**Written problem**. Present all of the material below as a numbered list, leaving out any blank lines.

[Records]
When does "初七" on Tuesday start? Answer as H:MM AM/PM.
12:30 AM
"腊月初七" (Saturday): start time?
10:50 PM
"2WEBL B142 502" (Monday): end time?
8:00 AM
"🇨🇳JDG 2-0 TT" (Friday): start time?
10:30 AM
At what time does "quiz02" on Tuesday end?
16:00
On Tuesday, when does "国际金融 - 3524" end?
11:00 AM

**Output for this task**.
1. When does "初七" on Tuesday start? Answer as H:MM AM/PM.
2. 12:30 AM
3. "腊月初七" (Saturday): start time?
4. 10:50 PM
5. "2WEBL B142 502" (Monday): end time?
6. 8:00 AM
7. "🇨🇳JDG 2-0 TT" (Friday): start time?
8. 10:30 AM
9. At what time does "quiz02" on Tuesday end?
10. 16:00
11. On Tuesday, when does "国际金融 - 3524" end?
12. 11:00 AM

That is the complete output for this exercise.